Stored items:

## begin

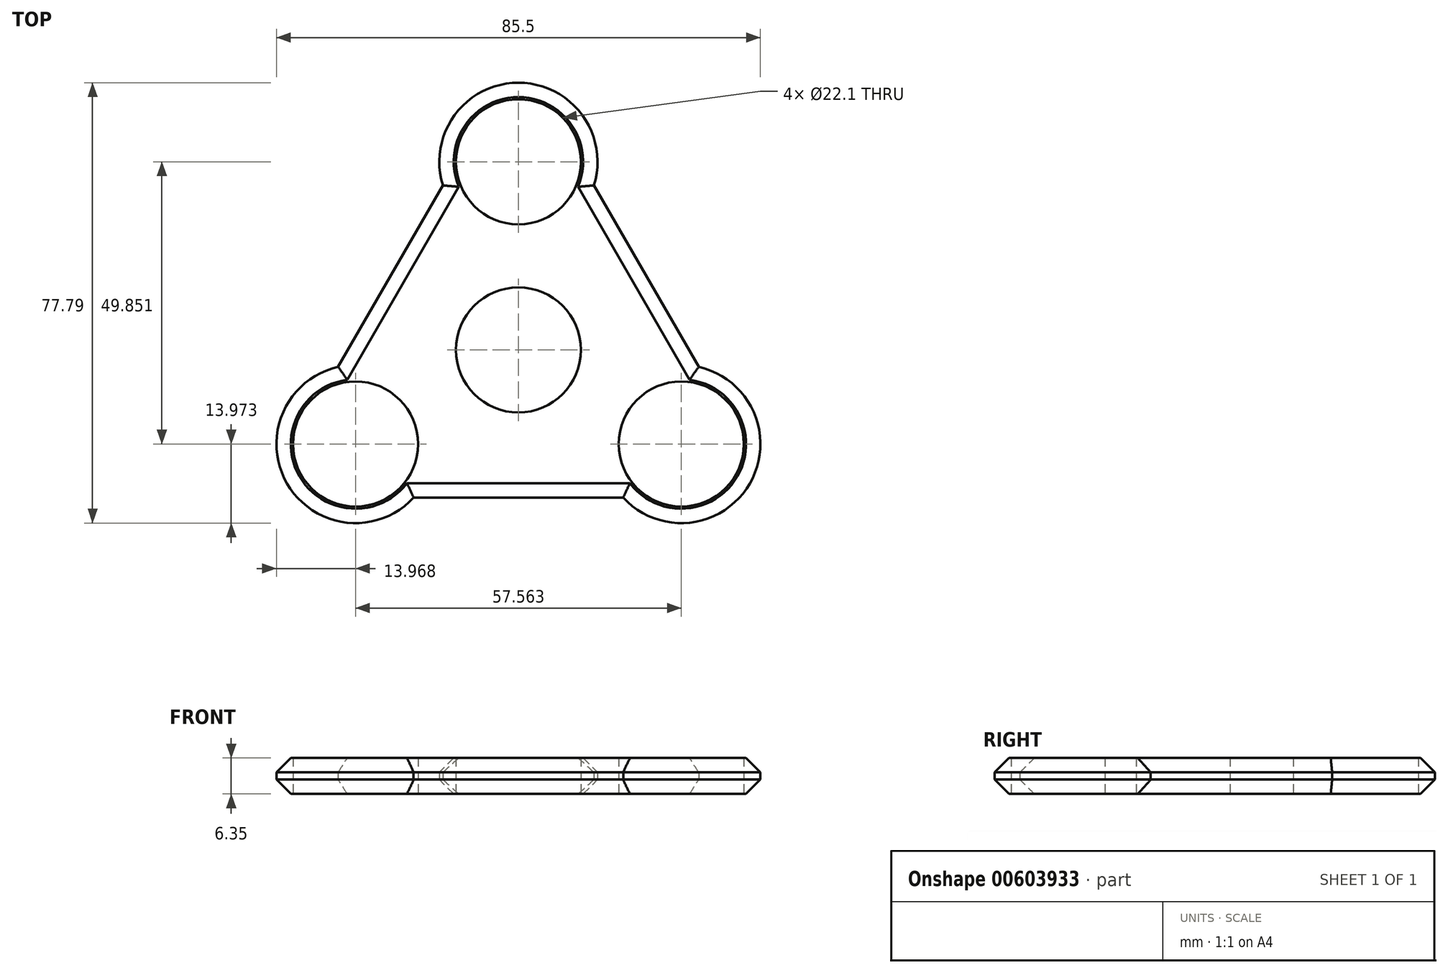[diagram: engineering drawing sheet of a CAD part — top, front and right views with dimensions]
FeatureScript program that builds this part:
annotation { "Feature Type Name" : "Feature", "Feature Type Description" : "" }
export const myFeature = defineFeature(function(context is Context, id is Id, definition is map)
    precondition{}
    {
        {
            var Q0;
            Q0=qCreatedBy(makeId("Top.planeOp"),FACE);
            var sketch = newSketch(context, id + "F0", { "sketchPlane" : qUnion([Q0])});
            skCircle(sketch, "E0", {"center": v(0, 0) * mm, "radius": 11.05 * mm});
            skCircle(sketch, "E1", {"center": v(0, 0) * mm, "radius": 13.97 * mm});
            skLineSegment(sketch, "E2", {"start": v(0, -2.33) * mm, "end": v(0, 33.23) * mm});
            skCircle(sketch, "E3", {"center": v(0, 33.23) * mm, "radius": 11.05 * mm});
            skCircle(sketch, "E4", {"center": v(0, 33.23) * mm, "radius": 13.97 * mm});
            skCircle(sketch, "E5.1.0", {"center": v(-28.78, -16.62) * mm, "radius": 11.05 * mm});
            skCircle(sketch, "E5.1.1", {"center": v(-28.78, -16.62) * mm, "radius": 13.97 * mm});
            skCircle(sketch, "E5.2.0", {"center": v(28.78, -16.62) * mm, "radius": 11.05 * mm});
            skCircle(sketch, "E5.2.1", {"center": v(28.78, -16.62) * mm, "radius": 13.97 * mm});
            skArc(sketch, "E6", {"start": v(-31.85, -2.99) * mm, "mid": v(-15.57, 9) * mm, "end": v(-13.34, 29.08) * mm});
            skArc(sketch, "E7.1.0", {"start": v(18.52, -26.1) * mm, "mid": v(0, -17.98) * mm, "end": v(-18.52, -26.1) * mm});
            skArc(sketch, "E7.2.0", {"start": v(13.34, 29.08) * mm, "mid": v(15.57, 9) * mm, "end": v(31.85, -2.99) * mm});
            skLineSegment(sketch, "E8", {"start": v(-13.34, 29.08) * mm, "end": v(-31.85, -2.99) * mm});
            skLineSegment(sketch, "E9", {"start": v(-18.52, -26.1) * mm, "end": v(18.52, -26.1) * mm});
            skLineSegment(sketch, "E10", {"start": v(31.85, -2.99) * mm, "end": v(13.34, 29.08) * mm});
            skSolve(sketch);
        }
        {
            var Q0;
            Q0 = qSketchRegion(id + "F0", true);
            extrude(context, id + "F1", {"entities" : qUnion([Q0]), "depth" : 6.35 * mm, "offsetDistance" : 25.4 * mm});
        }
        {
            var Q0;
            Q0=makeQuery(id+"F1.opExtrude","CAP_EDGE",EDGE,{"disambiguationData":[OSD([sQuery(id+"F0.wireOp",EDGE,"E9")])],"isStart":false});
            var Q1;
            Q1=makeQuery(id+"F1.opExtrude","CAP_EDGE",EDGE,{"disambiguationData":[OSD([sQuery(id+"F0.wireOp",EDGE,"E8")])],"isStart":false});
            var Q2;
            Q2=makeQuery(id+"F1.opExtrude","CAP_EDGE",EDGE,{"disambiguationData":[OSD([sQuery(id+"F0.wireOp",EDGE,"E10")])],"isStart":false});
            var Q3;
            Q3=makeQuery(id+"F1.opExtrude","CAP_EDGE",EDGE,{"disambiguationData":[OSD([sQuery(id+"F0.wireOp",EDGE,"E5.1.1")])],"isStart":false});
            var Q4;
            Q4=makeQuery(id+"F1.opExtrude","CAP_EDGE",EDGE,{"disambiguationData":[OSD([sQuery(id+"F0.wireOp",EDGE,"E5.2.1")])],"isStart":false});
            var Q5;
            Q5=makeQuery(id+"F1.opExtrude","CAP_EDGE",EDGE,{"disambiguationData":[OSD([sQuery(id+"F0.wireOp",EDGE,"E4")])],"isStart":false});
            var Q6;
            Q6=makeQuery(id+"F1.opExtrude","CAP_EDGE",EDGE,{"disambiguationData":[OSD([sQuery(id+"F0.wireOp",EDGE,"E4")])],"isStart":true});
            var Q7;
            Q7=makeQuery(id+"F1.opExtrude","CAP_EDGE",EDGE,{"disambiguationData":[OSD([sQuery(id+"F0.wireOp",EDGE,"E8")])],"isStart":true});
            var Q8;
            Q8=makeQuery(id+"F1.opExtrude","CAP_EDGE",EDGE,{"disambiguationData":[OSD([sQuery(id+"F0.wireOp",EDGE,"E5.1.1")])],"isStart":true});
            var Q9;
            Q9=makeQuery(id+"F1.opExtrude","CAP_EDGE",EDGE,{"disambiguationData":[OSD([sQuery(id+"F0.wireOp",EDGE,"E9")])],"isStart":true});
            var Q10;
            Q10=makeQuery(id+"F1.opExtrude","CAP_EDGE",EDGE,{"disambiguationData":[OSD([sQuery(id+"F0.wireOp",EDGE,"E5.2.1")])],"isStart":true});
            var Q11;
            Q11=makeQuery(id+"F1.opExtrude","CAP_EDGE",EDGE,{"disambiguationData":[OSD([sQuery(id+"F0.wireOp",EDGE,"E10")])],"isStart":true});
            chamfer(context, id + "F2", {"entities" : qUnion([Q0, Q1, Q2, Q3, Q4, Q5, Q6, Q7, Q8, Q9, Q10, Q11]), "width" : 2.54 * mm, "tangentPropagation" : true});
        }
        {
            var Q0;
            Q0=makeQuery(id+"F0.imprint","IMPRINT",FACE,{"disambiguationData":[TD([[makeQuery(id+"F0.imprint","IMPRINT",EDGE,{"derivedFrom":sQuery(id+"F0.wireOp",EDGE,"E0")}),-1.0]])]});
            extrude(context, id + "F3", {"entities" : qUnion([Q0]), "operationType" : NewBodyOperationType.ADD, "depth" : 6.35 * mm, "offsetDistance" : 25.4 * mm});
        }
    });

## end
## begin

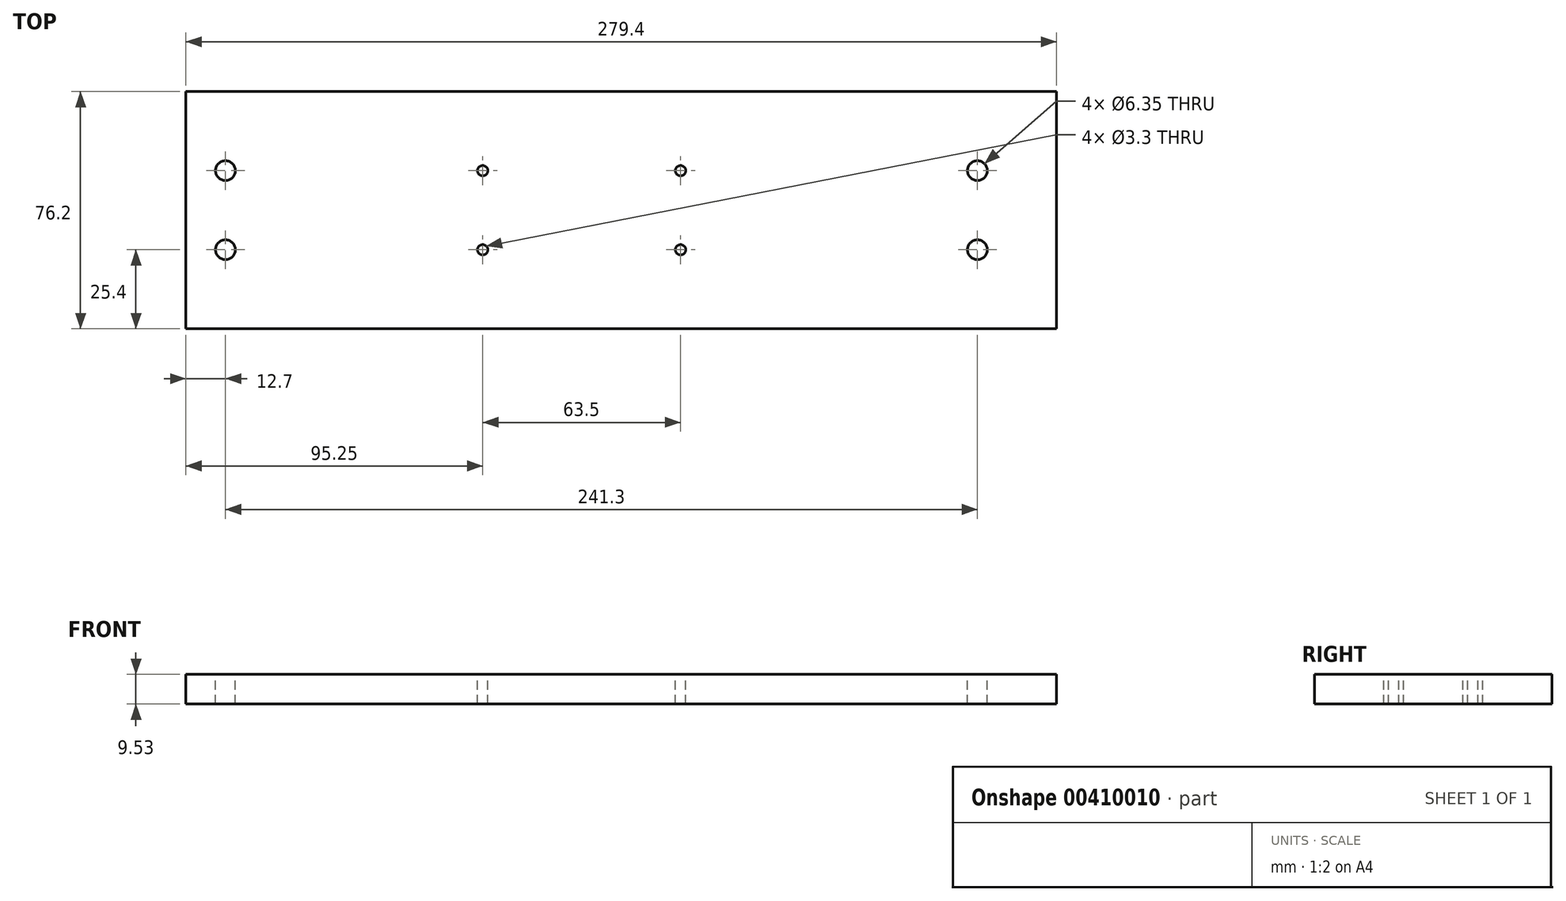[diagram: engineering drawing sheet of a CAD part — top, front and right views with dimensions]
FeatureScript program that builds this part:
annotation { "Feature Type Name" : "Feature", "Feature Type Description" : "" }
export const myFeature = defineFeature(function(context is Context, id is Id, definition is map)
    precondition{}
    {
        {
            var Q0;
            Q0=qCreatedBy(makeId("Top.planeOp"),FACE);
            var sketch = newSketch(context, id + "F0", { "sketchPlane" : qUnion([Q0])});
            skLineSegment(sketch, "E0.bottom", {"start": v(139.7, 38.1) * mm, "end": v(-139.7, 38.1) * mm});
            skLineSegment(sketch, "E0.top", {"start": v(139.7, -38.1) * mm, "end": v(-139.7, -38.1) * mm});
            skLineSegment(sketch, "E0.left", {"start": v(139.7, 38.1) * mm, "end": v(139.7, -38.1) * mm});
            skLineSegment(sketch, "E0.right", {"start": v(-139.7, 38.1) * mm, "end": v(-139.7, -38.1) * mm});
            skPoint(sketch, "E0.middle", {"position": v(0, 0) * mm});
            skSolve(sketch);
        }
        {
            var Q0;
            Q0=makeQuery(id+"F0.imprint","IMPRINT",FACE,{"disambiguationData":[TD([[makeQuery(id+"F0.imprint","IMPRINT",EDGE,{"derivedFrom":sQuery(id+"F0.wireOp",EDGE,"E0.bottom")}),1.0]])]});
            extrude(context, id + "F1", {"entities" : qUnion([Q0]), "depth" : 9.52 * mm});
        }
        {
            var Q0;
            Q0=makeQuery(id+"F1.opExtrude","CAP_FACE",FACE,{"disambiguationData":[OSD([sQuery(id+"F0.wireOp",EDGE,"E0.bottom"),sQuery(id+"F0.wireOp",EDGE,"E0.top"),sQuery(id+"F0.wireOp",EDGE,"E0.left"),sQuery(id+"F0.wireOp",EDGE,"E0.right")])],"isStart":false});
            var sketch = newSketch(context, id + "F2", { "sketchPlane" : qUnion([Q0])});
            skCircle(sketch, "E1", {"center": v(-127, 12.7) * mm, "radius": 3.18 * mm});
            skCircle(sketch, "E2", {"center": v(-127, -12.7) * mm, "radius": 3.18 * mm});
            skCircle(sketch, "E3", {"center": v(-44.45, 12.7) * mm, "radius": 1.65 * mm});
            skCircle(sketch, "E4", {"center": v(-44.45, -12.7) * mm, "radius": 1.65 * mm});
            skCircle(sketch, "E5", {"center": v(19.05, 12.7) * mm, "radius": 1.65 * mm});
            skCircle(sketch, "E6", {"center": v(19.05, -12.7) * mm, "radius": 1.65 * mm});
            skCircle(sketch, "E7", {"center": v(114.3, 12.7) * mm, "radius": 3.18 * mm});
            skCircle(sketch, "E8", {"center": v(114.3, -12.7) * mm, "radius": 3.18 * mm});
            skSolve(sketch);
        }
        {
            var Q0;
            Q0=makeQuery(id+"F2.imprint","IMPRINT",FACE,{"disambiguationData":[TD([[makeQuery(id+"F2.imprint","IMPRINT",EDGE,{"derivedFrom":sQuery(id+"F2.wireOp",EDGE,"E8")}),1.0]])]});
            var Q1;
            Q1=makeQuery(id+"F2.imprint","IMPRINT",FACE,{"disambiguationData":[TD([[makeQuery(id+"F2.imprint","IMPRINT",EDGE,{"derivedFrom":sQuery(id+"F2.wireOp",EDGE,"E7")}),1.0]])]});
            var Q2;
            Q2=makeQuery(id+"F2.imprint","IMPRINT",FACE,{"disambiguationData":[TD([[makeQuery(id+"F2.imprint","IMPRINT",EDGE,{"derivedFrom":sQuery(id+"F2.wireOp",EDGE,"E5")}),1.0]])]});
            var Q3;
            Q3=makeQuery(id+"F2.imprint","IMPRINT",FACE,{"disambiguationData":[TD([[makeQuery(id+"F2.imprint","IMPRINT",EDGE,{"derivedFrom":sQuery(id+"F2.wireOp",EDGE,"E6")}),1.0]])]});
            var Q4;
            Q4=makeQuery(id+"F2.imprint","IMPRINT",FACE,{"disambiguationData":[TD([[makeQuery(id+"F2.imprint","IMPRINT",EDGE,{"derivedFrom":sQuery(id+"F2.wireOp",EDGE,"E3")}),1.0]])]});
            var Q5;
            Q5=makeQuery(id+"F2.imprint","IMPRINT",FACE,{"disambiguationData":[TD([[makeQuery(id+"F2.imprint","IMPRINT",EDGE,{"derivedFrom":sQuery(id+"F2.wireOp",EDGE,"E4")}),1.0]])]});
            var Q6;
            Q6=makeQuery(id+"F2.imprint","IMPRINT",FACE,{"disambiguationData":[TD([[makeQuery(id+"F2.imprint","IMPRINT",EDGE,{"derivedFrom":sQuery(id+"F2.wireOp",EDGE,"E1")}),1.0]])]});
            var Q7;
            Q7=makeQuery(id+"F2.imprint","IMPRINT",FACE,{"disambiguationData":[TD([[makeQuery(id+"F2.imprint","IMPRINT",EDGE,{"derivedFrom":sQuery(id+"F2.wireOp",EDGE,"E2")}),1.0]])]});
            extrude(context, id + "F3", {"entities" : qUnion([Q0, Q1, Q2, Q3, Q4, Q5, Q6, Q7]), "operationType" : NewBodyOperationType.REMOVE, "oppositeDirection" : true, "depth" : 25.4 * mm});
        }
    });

## end

Identify every line in the records above that contains the string "NewBodyOperationType", and copy each such line in full.

[WRITTEN SOLUTION]:
            extrude(context, id + "F3", {"entities" : qUnion([Q0]), "operationType" : NewBodyOperationType.ADD, "depth" : 6.35 * mm, "offsetDistance" : 25.4 * mm});
            extrude(context, id + "F3", {"entities" : qUnion([Q0, Q1, Q2, Q3, Q4, Q5, Q6, Q7]), "operationType" : NewBodyOperationType.REMOVE, "oppositeDirection" : true, "depth" : 25.4 * mm});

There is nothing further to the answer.